川端裕人『我々はなぜ我々だけなのか』を読む

 川端裕人『我々はなぜ我々だけなのか』(ブルーバックス)を読む。副題が「アジアから消えた多様な「人類」たち」で、アジアには我々ホモ・サピエンスしかいないのはなぜかと問うている。現在はホモ・サピエンスだけだ。しかし直立原人や北京原人が存在したことがあった。そんな人類の歴史を川端は国立科学博物館人類史研究グループ長の海部陽介の講義や指導を受けながら記述していく。これは海部の研究を川端が分かりやすく一般向けに書いた古代アジアの人類史なのだ。
 人類の歴史はだいたい約700万年の歴史がある。大ざっぱにいって5段階があり、それは初期の猿人、猿人、原人、旧人、新人に分類される。初期の猿人が半樹上性で、猿人が直立歩行が常となった段階。原人は脳が大きくホモ・ハビリスと名付けられた。ホモ属で我々ホモ・サピエンスと同属だ。ホモ・ハビリスがアフリカにとどまったのに対してホモ・エレクトスユーラシア大陸に進出した。その後に旧人が登場した。ネアンデルタール人だ。その次に表れたのが新人のホモ・サピエンスで、クロマニヨン人縄文人などだ。
 直立原人、ピテカントロプスは現在ジャワ原人と呼ばれている。インドネシアのジャワ島で発見された化石から研究が始まった。ジャワ島には120万年前に原人が定着したと考えられる。そして5万年前ころまで生き延びていた可能性がある。
 今世紀に入ってインドネシアフローレス島で身長1メートルほどの小さなフローレス原人の化石が発見された。フローレス原人も5万年前ころまで生き延びていたらしい。
 ネアンデルタール人旧人)とクロマニヨン人(新人)は同時期に生存していた可能性があり、事実現世人類にはネアンデルタール人のDNAが数%含まれているという。海部はジャワ原人と現世人類も交雑していた可能性があるかもしれないと考えている。
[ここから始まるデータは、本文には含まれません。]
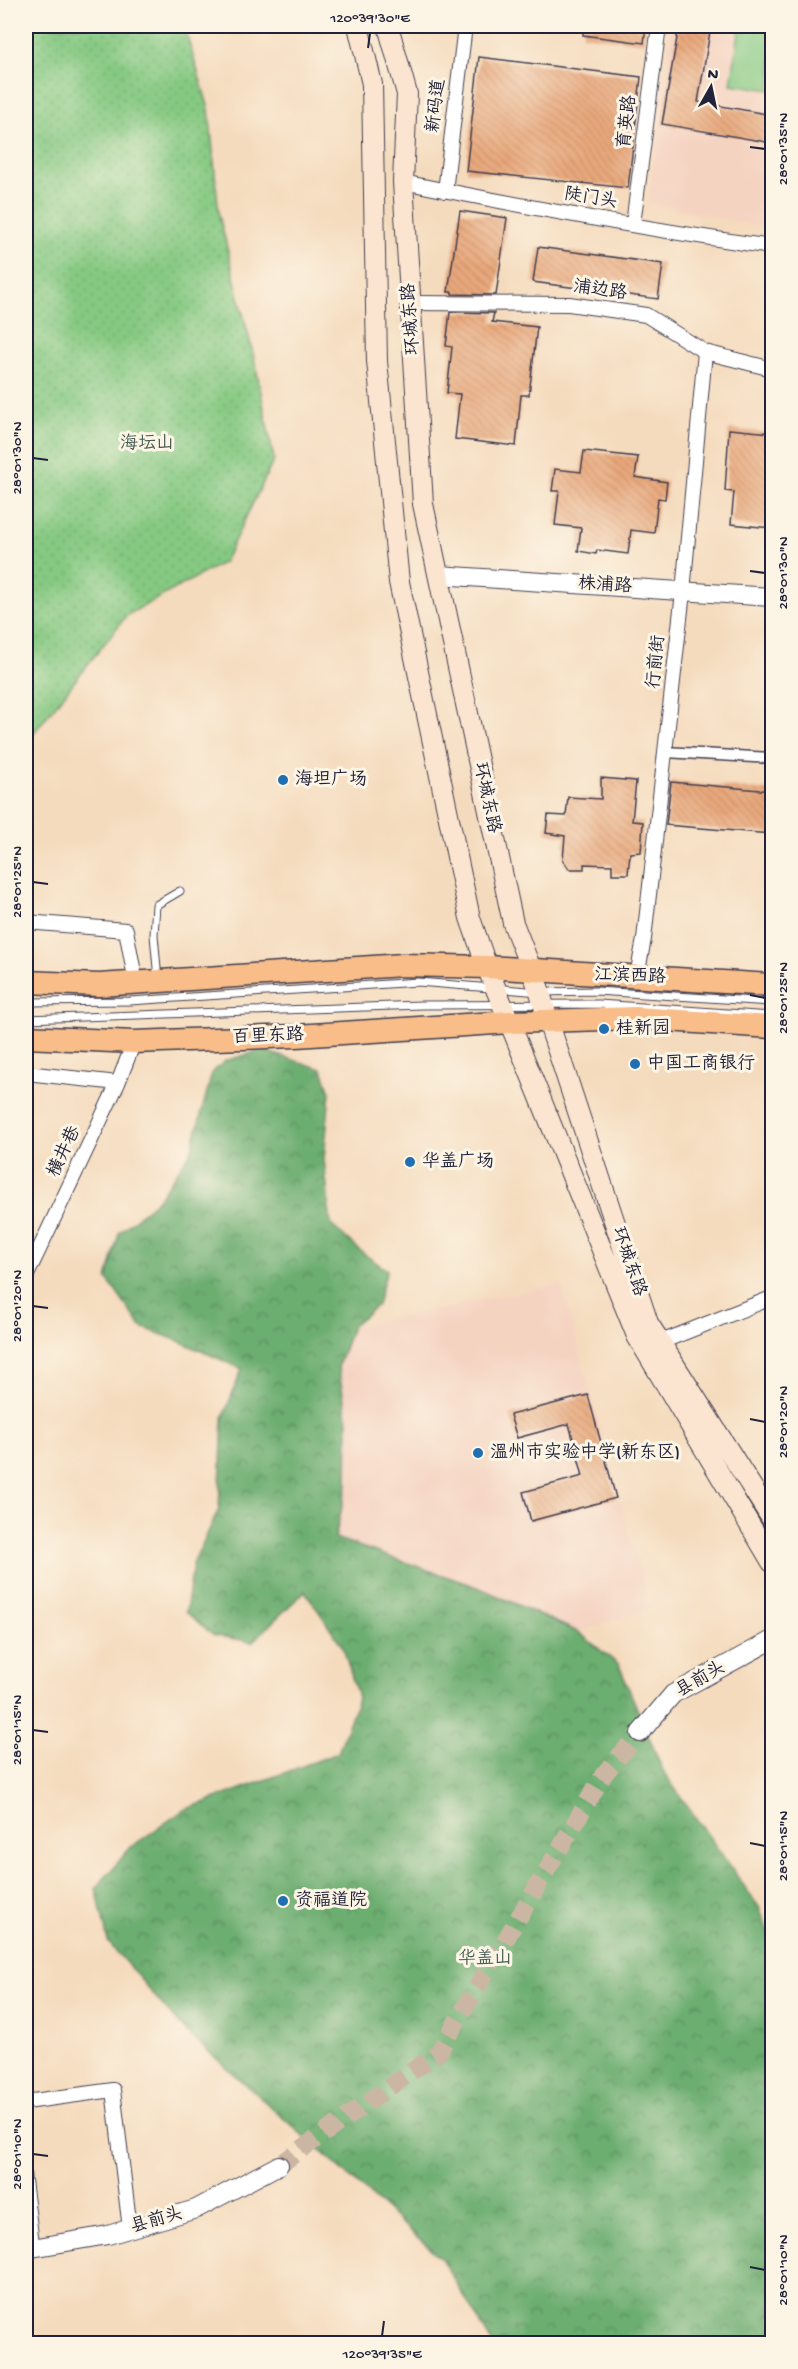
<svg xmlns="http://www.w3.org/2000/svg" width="798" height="2369" font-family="'Gochi Hand','LXGW WenKai TC',sans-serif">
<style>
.built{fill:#f5d3c1}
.grass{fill:url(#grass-dots);stroke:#54765e;stroke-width:1.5}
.forest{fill:url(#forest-crowns);stroke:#476856;stroke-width:1.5}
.pitch{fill:#85c982;stroke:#54765e;stroke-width:1.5}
.building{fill:url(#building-back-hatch)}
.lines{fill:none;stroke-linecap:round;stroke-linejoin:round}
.tertiary-tunnel{stroke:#cbb6a4;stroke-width:18;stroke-dasharray:18 9;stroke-linecap:butt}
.service-casing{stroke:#423e4f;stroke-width:9}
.pedestrian-casing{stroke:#423e4f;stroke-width:13}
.minor-casing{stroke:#423e4f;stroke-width:16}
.tertiary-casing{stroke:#423e4f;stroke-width:20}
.secondary-casing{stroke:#423e4f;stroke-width:22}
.primary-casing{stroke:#423e4f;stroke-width:25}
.service{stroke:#fff;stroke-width:7}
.pedestrian{stroke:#fff;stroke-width:10}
.minor{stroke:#fff;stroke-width:14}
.tertiary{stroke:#fff;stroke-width:18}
.secondary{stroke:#fce5d0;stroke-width:20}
.primary{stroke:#f8bd89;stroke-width:22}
.ticks{fill:none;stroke:#22223b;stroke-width:2}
.poi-dot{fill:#1f6fb2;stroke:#fcf5e5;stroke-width:2}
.labels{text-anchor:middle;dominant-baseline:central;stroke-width:6;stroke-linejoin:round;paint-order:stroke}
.street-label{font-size:18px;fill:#22223b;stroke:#fcf5e5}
.park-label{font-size:18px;fill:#455c54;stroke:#fcf5e5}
.poi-label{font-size:18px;fill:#22223b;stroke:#fcf5e5;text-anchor:start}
.neatline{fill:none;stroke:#22223b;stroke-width:2}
.ticks-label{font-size:15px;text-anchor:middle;fill:#22223b}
</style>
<defs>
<pattern id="grass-dots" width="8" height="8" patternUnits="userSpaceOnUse" patternTransform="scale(1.5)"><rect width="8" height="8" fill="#85c982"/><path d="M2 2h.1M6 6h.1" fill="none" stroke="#73ac71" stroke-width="1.8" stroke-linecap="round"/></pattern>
<pattern id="forest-crowns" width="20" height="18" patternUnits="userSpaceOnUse" patternTransform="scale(1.5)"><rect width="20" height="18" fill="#6cad70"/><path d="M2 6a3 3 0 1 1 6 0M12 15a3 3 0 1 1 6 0" fill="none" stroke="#588c5d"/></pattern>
<pattern id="building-back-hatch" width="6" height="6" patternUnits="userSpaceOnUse" patternTransform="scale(1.5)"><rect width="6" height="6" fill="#e9a87b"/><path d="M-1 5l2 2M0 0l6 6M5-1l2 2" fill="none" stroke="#c8906b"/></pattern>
</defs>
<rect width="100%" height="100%" fill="#fcf5e5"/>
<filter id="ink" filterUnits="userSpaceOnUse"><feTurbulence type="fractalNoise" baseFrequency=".0167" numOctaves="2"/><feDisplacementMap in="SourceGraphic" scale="12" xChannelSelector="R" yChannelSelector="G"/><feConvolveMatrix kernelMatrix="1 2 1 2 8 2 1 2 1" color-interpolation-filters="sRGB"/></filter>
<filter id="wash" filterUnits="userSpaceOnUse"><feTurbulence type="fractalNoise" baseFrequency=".008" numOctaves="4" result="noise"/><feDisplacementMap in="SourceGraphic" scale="24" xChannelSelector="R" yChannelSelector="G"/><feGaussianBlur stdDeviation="1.35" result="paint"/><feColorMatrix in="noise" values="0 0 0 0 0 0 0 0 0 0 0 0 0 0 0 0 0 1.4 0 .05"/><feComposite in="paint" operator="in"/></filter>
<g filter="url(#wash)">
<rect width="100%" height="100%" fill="#f5dbbe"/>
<path class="built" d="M672 26H772V229L648 203Z
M561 1284 650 1608 578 1632 480 1588 335 1538 347 1485 348 1422 338 1366 352 1326Z"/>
<path class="grass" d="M26 26H184L209 109 219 215 255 362 274 460 224 562 127 615 32 735H26Z"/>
<path class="forest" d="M262 1050 322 1069 330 1092 324 1159 331 1225 364 1254 387 1270 377 1305 352 1326 338 1366 348 1422 347 1485 335 1538 480 1588 578 1632 619 1665 664 1773 759 1907 772 1943V2343H492L441 2258 184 2030 108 1942 96 1888 131 1847 184 1810 338 1753 358 1698 343 1647 305 1591 252 1642 213 1635 186 1612 193 1564 219 1509 223 1418 242 1369 179 1341 141 1327 107 1279 119 1233 158 1199 191 1152 212 1073 225 1061Z"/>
<path class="pitch" d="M740 26H772V72L770 90 731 84Z"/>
<g id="blocks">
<path class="building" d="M583 26H646L644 43 583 35Z
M679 26H711L698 102 772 115V143L662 124Z
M479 57 641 77 628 188 466 171Z
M460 211 507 218 496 295 452 294V292H448Z
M538 247 663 264 658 299 533 282Z
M450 312 494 313 492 322 537 327 529 395H521L516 446 455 439 460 394 447 393 452 347 446 346Z
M729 429 772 433V528L731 524 734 492 725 491Z
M584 451 638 457 635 477 667 482 665 499 658 498 654 533 631 530 628 554 597 550 596 554 578 551 581 528 555 525 559 491H552L555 469 581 472Z
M601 778 636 781 632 821 643 822 641 852 630 853 628 874H612V865L584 864V869H569L563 860 565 836 546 833 548 815 566 816 568 797 601 799Z
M671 782 772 791V834L666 825Z
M588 1395 616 1498 531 1521 523 1492 583 1476 569 1424 517 1438 510 1415Z"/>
</g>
</g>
<g filter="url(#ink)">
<use href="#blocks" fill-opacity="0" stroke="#423e4f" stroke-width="1.5"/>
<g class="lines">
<path class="tertiary-tunnel" d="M279 2165 438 2053 604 1774 640 1733"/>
<g class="service-casing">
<path id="service" d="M158 979 154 935 156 905 180 891
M26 1002 130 1001 418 982 540 992 596 991 772 1002
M26 1019 421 1005 599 1004 772 1016
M26 2168 36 2247"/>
</g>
<g class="pedestrian-casing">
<path id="pedestrian" d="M665 752 772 758"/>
</g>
<g class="minor-casing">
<path id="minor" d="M403 182C526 207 649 230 772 247
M445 191 465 26
M633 224 659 26
M411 303 569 304 646 315 705 352 772 369
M26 922 126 930 136 983
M637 976 644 939 683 592 705 352
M26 1073 118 1083
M26 1277 118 1083 134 1042
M661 1342 769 1299 772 1300
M26 2102 113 2090 130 2229"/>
</g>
<g class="tertiary-casing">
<path id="tertiary" d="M438 575 772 597
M640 1733 673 1694 772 1640
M26 2249 108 2235 196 2209 279 2165"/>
</g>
<g class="secondary-casing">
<path id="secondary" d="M358 26 372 84 377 361 399 582 470 918 487 967 637 1336 772 1562
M388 26 407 94 403 182 423 504 513 923 540 992 548 1021 648 1323 772 1519"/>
</g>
<g class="primary-casing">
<path id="primary" d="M26 982 99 985 403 965 487 967 772 985
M26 1037 134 1042 296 1036 511 1022 636 1018 772 1027"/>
</g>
<use href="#service" class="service"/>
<use href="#pedestrian" class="pedestrian"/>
<use href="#minor" class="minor"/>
<use href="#tertiary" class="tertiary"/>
<use href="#secondary" class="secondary"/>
<use href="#primary" class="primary"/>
</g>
</g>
<path class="ticks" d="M368 48 370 33M750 147 765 149M33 458 48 460M750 571 765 573M33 882 48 884M750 995 765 998M33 1306 48 1308M750 1419 765 1422M33 1730 48 1732M750 1843 765 1846M33 2154 48 2156M750 2267 765 2270M382 2336 384 2321"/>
<g class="poi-dot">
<circle cx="283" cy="780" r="6"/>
<circle cx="604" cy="1029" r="6"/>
<circle cx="635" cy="1064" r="6"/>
<circle cx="410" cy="1162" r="6"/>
<circle cx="478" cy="1453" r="6"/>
<circle cx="283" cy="1901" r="6"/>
</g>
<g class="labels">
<g class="street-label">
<text transform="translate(437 106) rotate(-83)">新码道</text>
<text transform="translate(628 122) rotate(-83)">育英路</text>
<text transform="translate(591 199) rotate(9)">陡门头</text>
<text transform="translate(600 291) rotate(8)">浦边路</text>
<text transform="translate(412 319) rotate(-94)">环城东路</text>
<text transform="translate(605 586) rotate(4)">株浦路</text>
<text transform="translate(657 662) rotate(-84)">行前街</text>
<text transform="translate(486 798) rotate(78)">环城东路</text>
<text transform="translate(630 977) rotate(2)">江滨西路</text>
<text transform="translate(268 1037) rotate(-2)">百里东路</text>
<text transform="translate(65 1152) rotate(-65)">横井巷</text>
<text transform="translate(628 1262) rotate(71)">环城东路</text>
<text transform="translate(701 1680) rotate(-30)">县前头</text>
<text transform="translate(157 2221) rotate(-16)">县前头</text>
</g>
<g class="park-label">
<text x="147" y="444">海坛山</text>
<text x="485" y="1959">华盖山</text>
</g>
<g class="poi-label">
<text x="295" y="780">海坦广场</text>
<text x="616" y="1029">桂新园</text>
<text x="647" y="1064">中国工商银行</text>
<text x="422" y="1162">华盖广场</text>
<text x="490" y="1453">温州市实验中学(新东区)</text>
<text x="295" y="1901">资福道院</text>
</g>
</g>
<rect width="798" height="2369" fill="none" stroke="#fcf5e5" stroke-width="66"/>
<g transform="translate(711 87) rotate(9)" stroke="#fcf5e5" stroke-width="4.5" paint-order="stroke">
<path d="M0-4.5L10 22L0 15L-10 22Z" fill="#22223b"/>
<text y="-9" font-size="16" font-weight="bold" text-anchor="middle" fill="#22223b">N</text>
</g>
<rect x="33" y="33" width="732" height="2303" class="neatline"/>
<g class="ticks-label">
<text x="370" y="22">120°39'30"E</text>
<text transform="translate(782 149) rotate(-90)" y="5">28°01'35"N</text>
<text transform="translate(16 458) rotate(-90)" y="5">28°01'30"N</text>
<text transform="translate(782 573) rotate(-90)" y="5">28°01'30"N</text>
<text transform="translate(16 882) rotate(-90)" y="5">28°01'25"N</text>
<text transform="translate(782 998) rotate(-90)" y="5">28°01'25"N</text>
<text transform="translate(16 1306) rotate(-90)" y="5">28°01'20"N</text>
<text transform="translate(782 1422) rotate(-90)" y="5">28°01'20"N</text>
<text transform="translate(16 1730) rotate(-90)" y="5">28°01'15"N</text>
<text transform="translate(782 1846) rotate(-90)" y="5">28°01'15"N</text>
<text transform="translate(16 2154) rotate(-90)" y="5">28°01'10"N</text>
<text transform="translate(782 2270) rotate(-90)" y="5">28°01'10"N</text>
<text x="382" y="2358">120°39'35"E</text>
</g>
</svg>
 これを読んで私は古田武彦の説を思い出した。愛媛県には身長の非常に低い地域があって、古田はそれをフローレス原人が渡来してきていた痕跡なのではないかと言っていた。原人との混血については、むかし京大の今西錦司の学生がニホンザルに自分の精子を人工授精して混血を作る実験をしたいと計画したことがあった。学生はそれを反対されたが聞き入れなかったので、生まれた子を認知できるかと言って止めさせたという話を読んだことがあった。ニホンザルと人間でも混血が可能だということなのだろう。だったら原人と新人の混血は充分可能なんだろう。